Détecter avec plus de précision les effets indésirables de médicaments

Le roi des moteurs de recherche n’est évidemment pas le seul à fournir des données précieuses. Ainsi en France, suite à la loi de financement de la Sécurité sociale de 1999, les chercheurs s’appuient sur le Système national d’information inter-régimes de l’assurance maladie (SNIIRAM). Cette base de données nationale dont les données ont été collectées progressivement depuis 2002 recense les remboursements issus des différents régimes d’assurance maladie obligatoire. L’exploitation de ces statistiques est d’une grande utilité en pharmaco-épidémiologie. "Ces données permettent de détecter un effet indésirable rare, une fois que le médicament a été prescrit à des milliers de personnes", souligne Rodolphe Thiebaut.

Restent les questions éthiques. Comme à chaque fois qu’il est question de données personnelles : qui y a accès et dans quel contexte? "Il faut bien entendu une grande vigilance quant à l’utilisation de ces données de santé et ne pas tomber dans le piège où elles deviendraient accessibles à tous, y compris aux assureurs", juge Rodolphe Thiebaut.
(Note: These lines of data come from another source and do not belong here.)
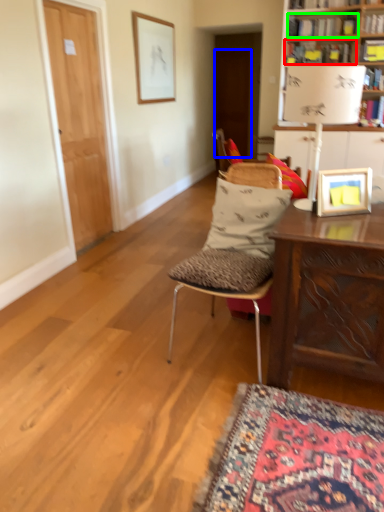
Question: Which is farther away from book (highlighted by a red box)? door (highlighted by a blue box) or book (highlighted by a green box)?

Choices:
 (A) door
 (B) book

Answer: (A)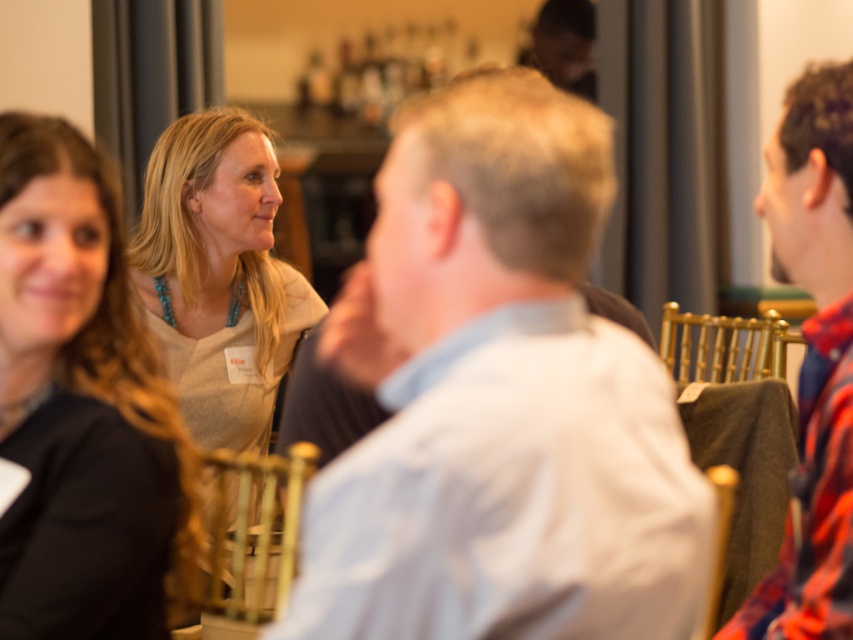
Which is in front, point (459, 250) or point (811, 624)?

Positioned in front is point (459, 250).

Which is above, light blue shirt at center or flannel shirt at right?

flannel shirt at right is higher up.

Between point (439, 420) and point (849, 173), which one is positioned behind?

Point (849, 173)

The image size is (853, 640). Identify the location of light blue shirt at center. (498, 401).

Which is behind, point (492, 163) or point (97, 545)?

Positioned behind is point (97, 545).

Between light blue shirt at center and matte gray sweater at upper left, which one appears on the left side from the viewer's perspective?

matte gray sweater at upper left

Who is more forward, (x=461, y=388) or (x=160, y=540)?

Point (x=461, y=388)

At what (x,y) coordinates should I click in order to perform the action: click on light blue shirt at center. Please return your answer as a coordinate pair (x, y). Image resolution: width=853 pixels, height=640 pixels. Looking at the image, I should click on (498, 401).

Does light beige sweater at center appear over flannel shirt at right?

Indeed, light beige sweater at center is positioned over flannel shirt at right.

Who is higher up, light beige sweater at center or flannel shirt at right?

Positioned higher is light beige sweater at center.

What are the coordinates of `light beige sweater at center` in the screenshot? It's located at (219, 275).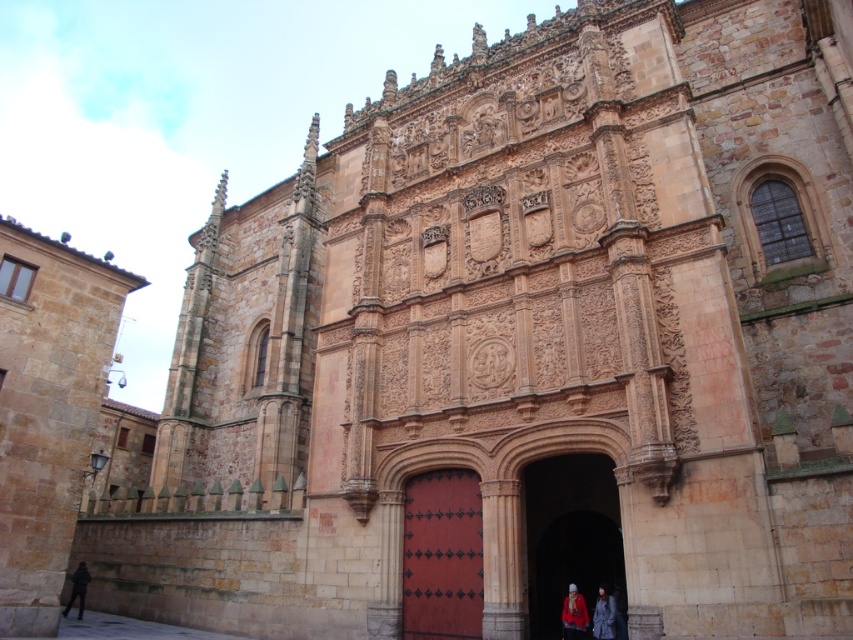
You are standing in front of the grand historic building and want to locate the smooth stone archway at center. According to the coordinates provided, where should you look? Please specify the coordinates in the format of point followed by numbers.

You should look at point (569,534) to find the smooth stone archway at center.

You are an architect visiting the building and want to know the spatial relationship between the smooth stone archway at center and the smooth red wood door at center. Which one is above the other?

The smooth stone archway at center is positioned over the smooth red wood door at center, meaning the archway is above the door.

You are standing in front of the historic building and notice two points marked on the facade. The first point is at coordinates point (567, 600) and the second is at point (71, 586). Which of these two points is closer to your current position?

Point (567, 600) is closer to the camera than point (71, 586), so the first point is closer to your current position.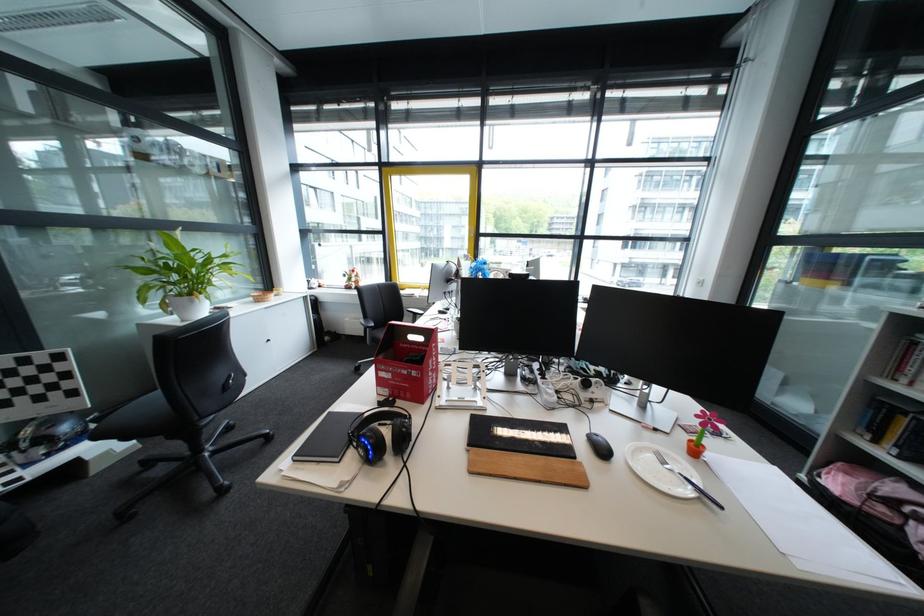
"En tant que chercheurs, nous nous préoccupons de la sécurité de ces données depuis bien longtemps. Le fait qu’elles soient massives ne change pas nos principes éthiques et nos règles de fonctionnement. (…) Nous sommes vigilants quant à la façon dont elles sont récupérés et reliés les unes aux autres. (…) S’assurer de la sécurisation de ces données est essentiel pour nous, car si trop de fuites surviennent, nous n’y aurions plus accès, et nous ne pourrions plus travailler". La loi de modernisation du système de santé français, promulguée le 26 janvier 2016, encadre d’ailleurs l'ouverture des données de santé à des fins de recherches, bien que tous les décrets ne soient pas encore parus.